◆ Written instruction:
Answer these about the ellipse problem below:
(a) What are the coordinates of the foot of the perpendicular from focus S to the tangent?
(b) Which option is given as correct?
(c) What point does the solution give as the centre of the ellipse?
======== Selected extract ========
Question

Let $S(3,4)$ and $S^{\prime }(9,12)$ be two foci of an ellipse. If the coordinates of the foot of the perpendicular from focus $S$ to a tangent of the ellipse is $(1,-4),$ then the eccentricity of the ellipse is

• A. $\frac{4}{5}$
• B. $\frac{5}{7}$
• C. $\frac{5}{13}$
• D. $\frac{7}{13}$

Answer 1

The correct option is C $\frac{5}{13}$

$S{S}^{\prime }=2ae$, where $a$ and $e$ are length of semi-major axis and eccentricity respectively.
$\therefore \sqrt{(9-3{)}^2+(12-4{)}^2}=2ae$
$\Rightarrow ae=5$
Centre is mid-point of $S{S}^{\prime }$
$\therefore$ Centre $\equiv (6,8)$
Let the equation of the auxiliary circle be $(x-6{)}^2+(y-8{)}^2=a^2$
We know that the foot of the perpendicular from the focus on any tangent lies on the auxiliary circle.
======== Extracted information ========
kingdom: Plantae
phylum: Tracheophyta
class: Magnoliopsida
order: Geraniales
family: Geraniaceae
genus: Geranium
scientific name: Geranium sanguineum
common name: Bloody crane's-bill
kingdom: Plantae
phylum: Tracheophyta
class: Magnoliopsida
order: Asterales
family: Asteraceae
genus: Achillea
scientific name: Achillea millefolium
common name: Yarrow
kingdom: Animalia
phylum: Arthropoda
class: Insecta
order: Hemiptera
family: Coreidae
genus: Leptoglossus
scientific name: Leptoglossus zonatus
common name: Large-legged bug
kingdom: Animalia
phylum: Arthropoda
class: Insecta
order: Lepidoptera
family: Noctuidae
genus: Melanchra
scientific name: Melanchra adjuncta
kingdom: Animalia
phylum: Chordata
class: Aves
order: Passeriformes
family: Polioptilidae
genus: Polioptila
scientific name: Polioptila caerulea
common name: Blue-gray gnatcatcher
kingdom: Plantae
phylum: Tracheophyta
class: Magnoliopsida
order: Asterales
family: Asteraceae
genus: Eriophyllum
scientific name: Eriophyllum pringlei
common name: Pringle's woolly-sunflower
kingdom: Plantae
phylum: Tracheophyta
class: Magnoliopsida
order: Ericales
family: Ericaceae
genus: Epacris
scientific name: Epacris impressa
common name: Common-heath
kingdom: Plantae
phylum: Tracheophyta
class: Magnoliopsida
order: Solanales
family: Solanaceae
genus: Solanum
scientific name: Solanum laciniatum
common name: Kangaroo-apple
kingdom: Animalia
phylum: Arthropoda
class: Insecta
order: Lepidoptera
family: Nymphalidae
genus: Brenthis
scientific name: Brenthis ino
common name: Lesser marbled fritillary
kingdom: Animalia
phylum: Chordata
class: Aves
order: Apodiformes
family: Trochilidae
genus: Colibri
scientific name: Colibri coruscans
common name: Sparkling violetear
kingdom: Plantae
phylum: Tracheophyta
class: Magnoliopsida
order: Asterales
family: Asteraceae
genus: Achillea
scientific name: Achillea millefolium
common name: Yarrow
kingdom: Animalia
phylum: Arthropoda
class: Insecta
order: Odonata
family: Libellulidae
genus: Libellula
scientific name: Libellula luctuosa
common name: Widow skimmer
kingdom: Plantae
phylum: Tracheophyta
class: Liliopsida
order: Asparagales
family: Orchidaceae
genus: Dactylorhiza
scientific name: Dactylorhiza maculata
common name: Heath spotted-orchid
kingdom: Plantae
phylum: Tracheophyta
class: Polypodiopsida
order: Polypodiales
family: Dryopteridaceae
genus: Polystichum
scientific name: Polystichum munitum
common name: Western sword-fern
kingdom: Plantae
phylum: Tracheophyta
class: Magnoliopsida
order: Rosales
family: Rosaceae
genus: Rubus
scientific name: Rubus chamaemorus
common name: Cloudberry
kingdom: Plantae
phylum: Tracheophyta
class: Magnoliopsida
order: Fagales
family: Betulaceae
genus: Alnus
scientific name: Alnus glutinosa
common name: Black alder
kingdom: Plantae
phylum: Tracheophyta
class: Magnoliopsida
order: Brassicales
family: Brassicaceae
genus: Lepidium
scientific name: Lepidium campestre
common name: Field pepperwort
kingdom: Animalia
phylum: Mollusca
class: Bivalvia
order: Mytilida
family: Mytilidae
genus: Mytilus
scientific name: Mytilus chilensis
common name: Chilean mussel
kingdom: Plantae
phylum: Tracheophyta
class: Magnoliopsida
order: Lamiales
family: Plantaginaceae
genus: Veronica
========
◆ Output for this exercise:
(a) (1, −4)
(b) Option C, 5/13
(c) (6, 8)